The irony is that when you expect your children to show appreciation – in other words when your button gets pushed because they don’t, and you react anywhere from subtly guilt-tripping to blowing up – they will only get defensive and you will never see it. Yet when you least expect it and never demand it, that’s when you get it.
The most important key to getting started on raising gratitude is to understand that everything you do for your children, everything you buy, every opportunity you provide is your choice. Nobody is making you buy or do anything. Not even the “everybodies” who all have just what your child is demanding.
If you don’t want your child to have what “everybody else has”, don’t get it. Be clear in yourself and confident of your values. Do not lay it on your child with, “You don’t need that. Just because your friends have it, doesn’t mean you have to.” Instead go with an empathic approach and take responsibility for yourself. “I know it’s hard to be the only one who doesn’t get to see that movie. You really want to be in the know, I get it. Deciding what is okay and what is not is my job. Bummer. You have to live with a mum who sometimes makes you mad.”
Many parents feel suckered into succumbing to their kids’ demands out of sheer frustration to stop the whining or arguing. Many feel guilty about the lack of time they are able to spend with their kids or the split time that divorce requires. Many were required to show appreciation to their needy parents and so expect the same of their own children. Whatever the reason, when children feel pressured to appreciate, they usually come up empty.
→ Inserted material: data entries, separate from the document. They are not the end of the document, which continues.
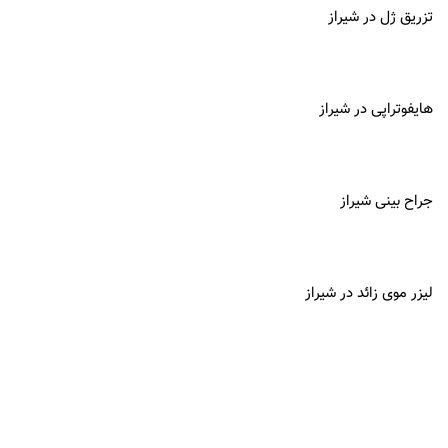
تزریق ژل در شیراز
هایفوتراپی در شیراز
جراح بینی شیراز
لیزر موی زائد در شیراز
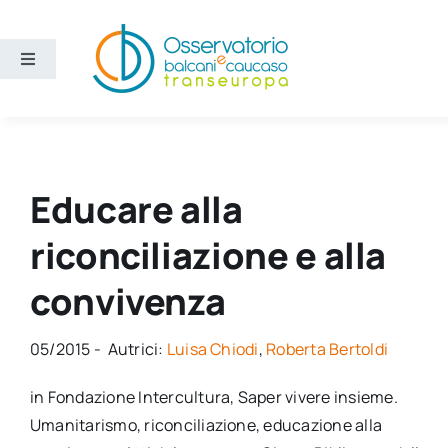
Salta
al
contenuto
Toggle
Navigation
Aree
Temi
Educare alla
riconciliazione e alla
Ricerca e divulgazione
convivenza
Sezioni
05/2015 - Autrici:
Luisa Chiodi
,
Roberta Bertoldi
Chi siamo
in Fondazione Intercultura, Saper vivere insieme.
Umanitarismo, riconciliazione, educazione alla
Cerca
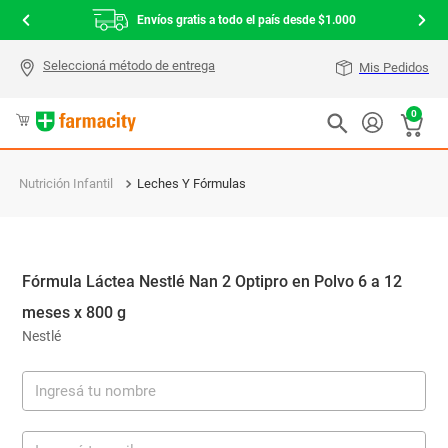
Envíos gratis a todo el país desde $1.000
Mis Pedidos
0
Nutrición Infantil
Leches Y Fórmulas
Fórmula Láctea Nestlé Nan 2 Optipro en Polvo 6 a 12
meses x 800 g
Nestlé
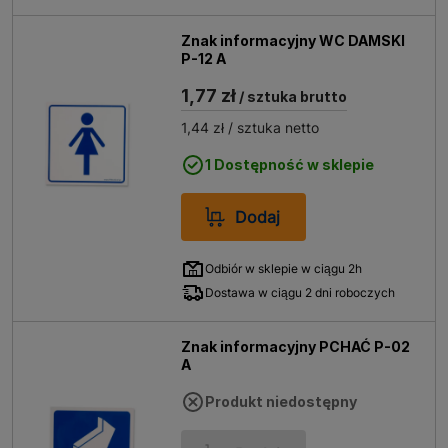
Znak informacyjny WC DAMSKI
P-12 A
1,77 zł
/ sztuka brutto
1,44 zł
/ sztuka netto
1 Dostępność w sklepie
Dodaj
Odbiór w sklepie w ciągu 2h
Dostawa w ciągu 2 dni roboczych
Znak informacyjny PCHAĆ P-02
A
Produkt niedostępny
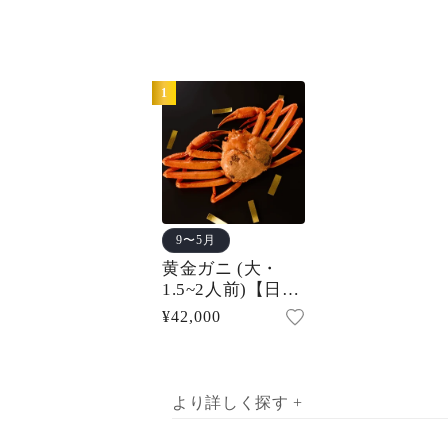
1
9〜5月
黄金ガニ (大・
1.5~2人前)【日時
指定不可】
通
¥42,000
常
価
格
より詳しく探す +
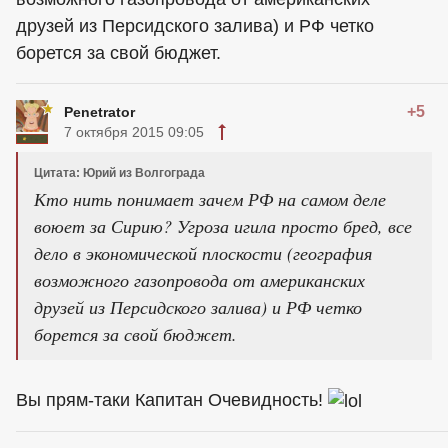
друзей из Персидского залива) и РФ четко
борется за свой бюджет.
+5
Penetrator
7 октября 2015 09:05
Цитата: Юрий из Волгограда
Кто нить понимает зачем РФ на самом деле
воюет за Сирию? Угроза игила просто бред, все
дело в экономической плоскости (география
возможного газопровода от американских
друзей из Персидского залива) и РФ четко
борется за свой бюджет.
Вы прям-таки Капитан Очевидность!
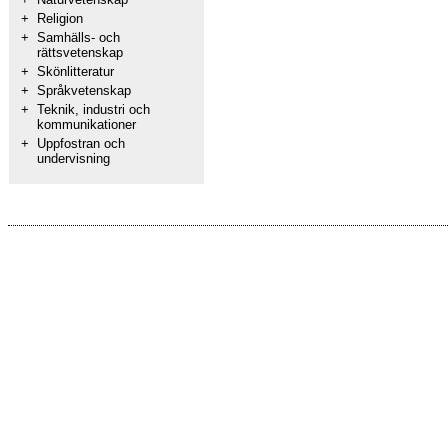
+
Religion
+
Samhälls- och
rättsvetenskap
+
Skönlitteratur
+
Språkvetenskap
+
Teknik, industri och
kommunikationer
+
Uppfostran och
undervisning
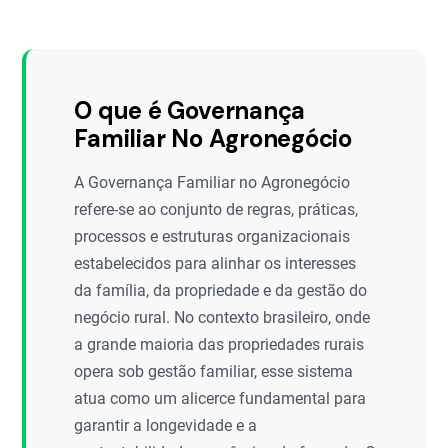
O que é Governança
Familiar No Agronegócio
A Governança Familiar no Agronegócio
refere-se ao conjunto de regras, práticas,
processos e estruturas organizacionais
estabelecidos para alinhar os interesses
da família, da propriedade e da gestão do
negócio rural. No contexto brasileiro, onde
a grande maioria das propriedades rurais
opera sob gestão familiar, esse sistema
atua como um alicerce fundamental para
garantir a longevidade e a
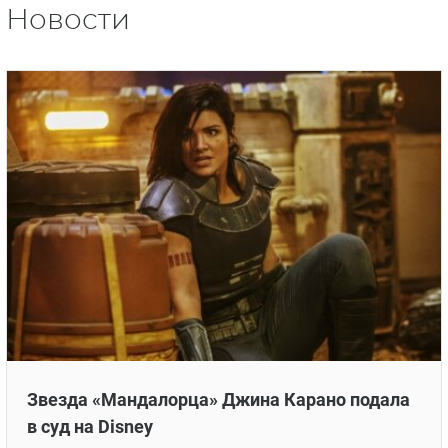
Новости
Звезда «Мандалорца» Джина Карано подала
в суд на Disney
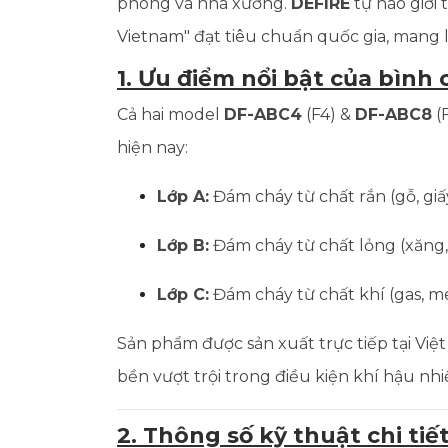
phòng và nhà xưởng.
DEFIRE
tự hào giới
Vietnam" đạt tiêu chuẩn quốc gia, mang l
1. Ưu điểm nổi bật của bình
Cả hai model
DF-ABC4
(F4) &
DF-ABC8
(
hiện nay:
Lớp A:
Đám cháy từ chất rắn (gỗ, giấy, 
Lớp B:
Đám cháy từ chất lỏng (xăng, dầ
Lớp C:
Đám cháy từ chất khí (gas, me
Sản phẩm được sản xuất trực tiếp tại Vi
bền vượt trội trong điều kiện khí hậu nhiệ
2. Thông số kỹ thuật chi tiế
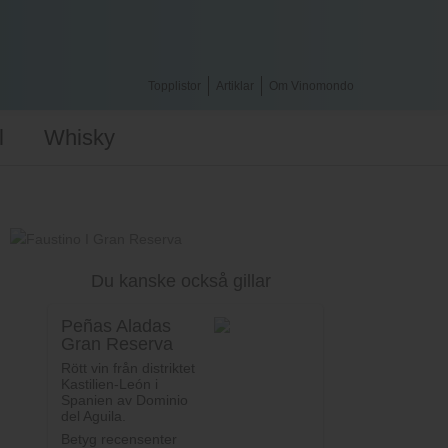
Topplistor
Artiklar
Om Vinomondo
l
Whisky
Du kanske också gillar
Peñas Aladas
Gran Reserva
Rött vin från distriktet
Kastilien-León i
Spanien av Dominio
del Aguila.
Betyg recensenter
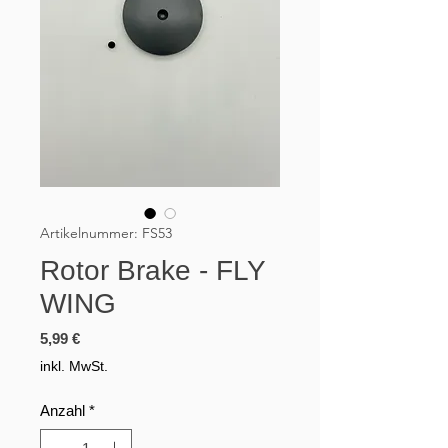
Artikelnummer: FS53
Rotor Brake - FLY
WING
Preis
5,99 €
inkl. MwSt.
Anzahl
*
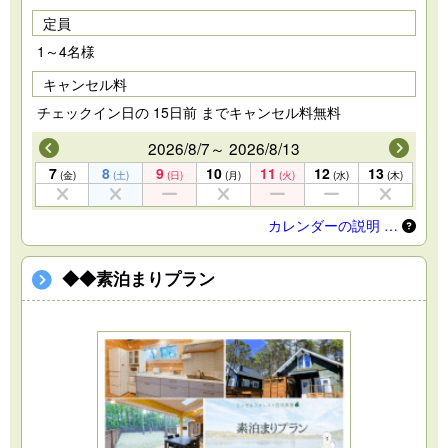
定員
1～4名様
キャンセル料
チェックイン日の 15日前 までキャンセル料無料
2026/8/7～ 2026/8/13
7
8
9
10
11
12
13
(金)
(土)
(日)
(月)
(火)
(水)
(木)
カレンダーの説明 …
◆◆素泊まりプラン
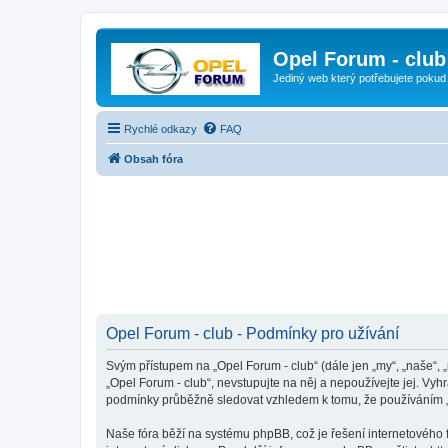
Opel Forum - club
Jediný web který potřebujete pokud
Rychlé odkazy
FAQ
Obsah fóra
Opel Forum - club - Podmínky pro užívání
Svým přístupem na „Opel Forum - club“ (dále jen „my“, „naše“, 
„Opel Forum - club“, nevstupujte na něj a nepoužívejte jej. Vy
podmínky průběžně sledovat vzhledem k tomu, že používáním „O
Naše fóra běží na systému phpBB, což je řešení internetového fó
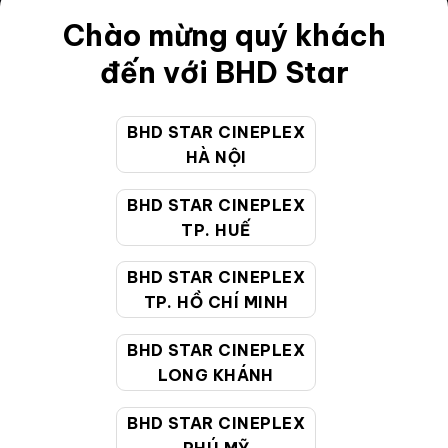
Điều khoản
Chào mừng quý khách
Hướng dẫn đặt vé trực tuyến
đến với BHD Star
Quy định và chính sách chung
BHD STAR CINEPLEX
Chính sách bảo vệ thông tin cá nhân của người tiêu
HÀ NỘI
dùng
BHD STAR CINEPLEX
CHĂM SÓC KHÁCH HÀNG
TP. HUẾ
BHD STAR CINEPLEX
Hotline:
19002099
TP. HỒ CHÍ MINH
Giờ làm việc:
9:00 - 22:00 (Tất cả các ngày bao
BHD STAR CINEPLEX
gồm cả Lễ, Tết)
LONG KHÁNH
Email hỗ trợ:
cskh@bhdstar.vn
MẠNG XÃ HỘI
BHD STAR CINEPLEX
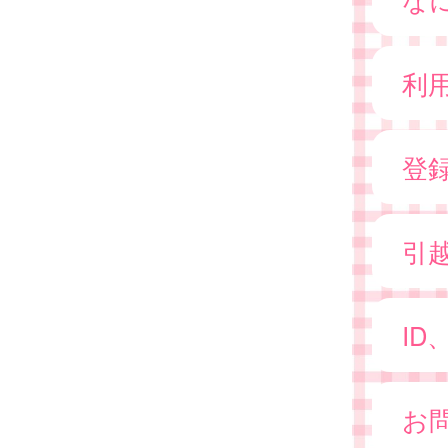
利
登
引
I
お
Don’t ask for it. The “After all I’ve done for you, why can’t you do one thing for me?” approach merely lays on guilt creating more resistance. Who wants to hear that? The “Do you realize how good you’ve got it” approach assumes that your children are able to compare their lives to yours or to others who have very little. First, they are not capable of that perspective when they are young, and second, why should they be asked to be grateful for the only experiences they know? It takes maturity to understand and compare one’s life to another’s.